#### CHALLENGES
a) According to the Michigan property tax guide, what is the inflation multiplier for the 2026 tax year?
b) From the Michigan property tax guide, reproduce the passage starting with "The inflation multiplier" and going on through "inflation rate multipliers.".
c) For each statement below, say yes or no according to the Michigan property tax guide, and quote the words that decide it. (i) Michigan voters passed Proposal A in 1994. (ii) The cap on Taxable Value growth is the greater of 5% or the inflation multiplier. (iii) In a normal sale, the buyer usually inherits the seller's Taxable Value.

#### TEXT EXCERPT
Plain-English guide
Why your mortgage payment can jump after your first year in a Michigan home
In Michigan, this often happens because of the property tax pop-up, the delayed tax increase that can follow a sale. Your early mortgage payment may be based on the seller's old tax bill. After the home sells, Taxable Value — the number Michigan uses to calculate the property tax bill — can reset. Then the tax bill can rise, and your escrow payment, the part set aside for taxes and insurance, may jump.
The short version
Michigan voters passed Proposal A in 1994. It created a cap on how fast a property's Taxable Value can rise while the same owner keeps the property. That cap is the lesser of 5% or the state's inflation multiplier.
The inflation multiplier is the yearly number Michigan uses to set that cap. Think of it as the speed limit for Taxable Value while the same owner keeps the home. For the 2026 tax year, the multiplier is 1.027, which means 2.7%. Michigan posts the official list of inflation rate multipliers.
When the property transfers to a new owner, that cap usually resets. The Taxable Value moves close to the State Equalized Value, or SEV. SEV is commonly about half of market value. That reset is the pop-up.
Why tax history can look lower than your future bill
Many real estate listings show what the current owner paid. If the seller owned the house for 15 years, their Taxable Value may be far below today's value. The buyer usually does not inherit that protected number in a normal sale.

#### GIVEN INFORMATION

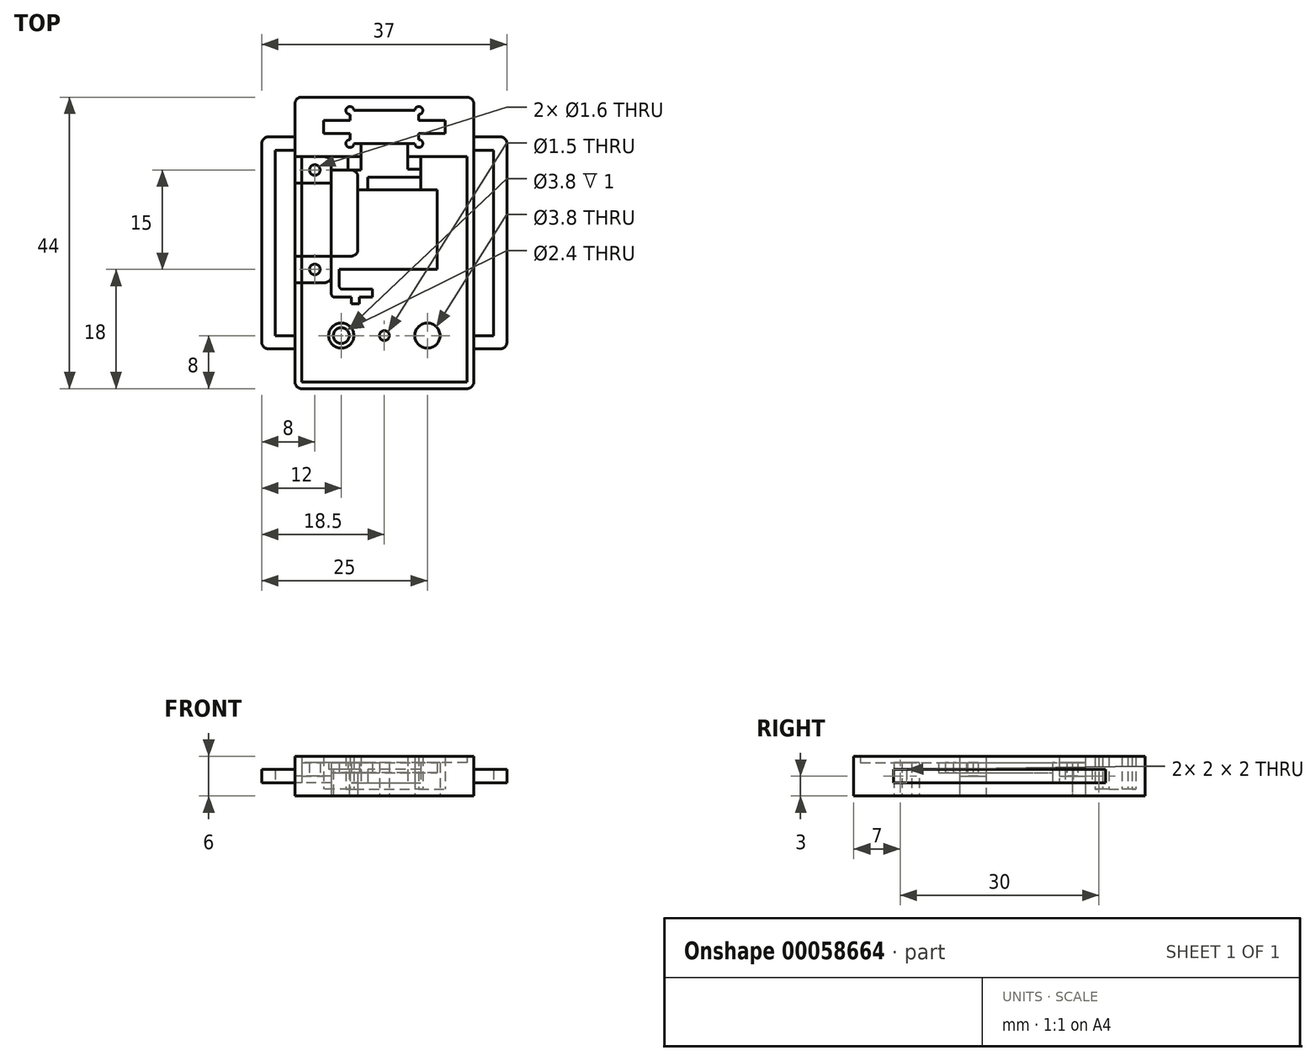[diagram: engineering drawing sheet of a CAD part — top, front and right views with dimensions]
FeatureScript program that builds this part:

#### FINAL RESULTS
a) It is 1.027, which means 2.7%.

b)
The inflation multiplier is the yearly number Michigan uses to set that cap. Think of it as the speed limit for Taxable Value while the same owner keeps the home. For the 2026 tax year, the multiplier is 1.027, which means 2.7%. Michigan posts the official list of inflation rate multipliers.

c)
(i) Yes: "Michigan voters passed Proposal A in 1994."
(ii) No: "That cap is the lesser of 5% or the state's inflation multiplier."
(iii) No: "The buyer usually does not inherit that protected number in a normal sale."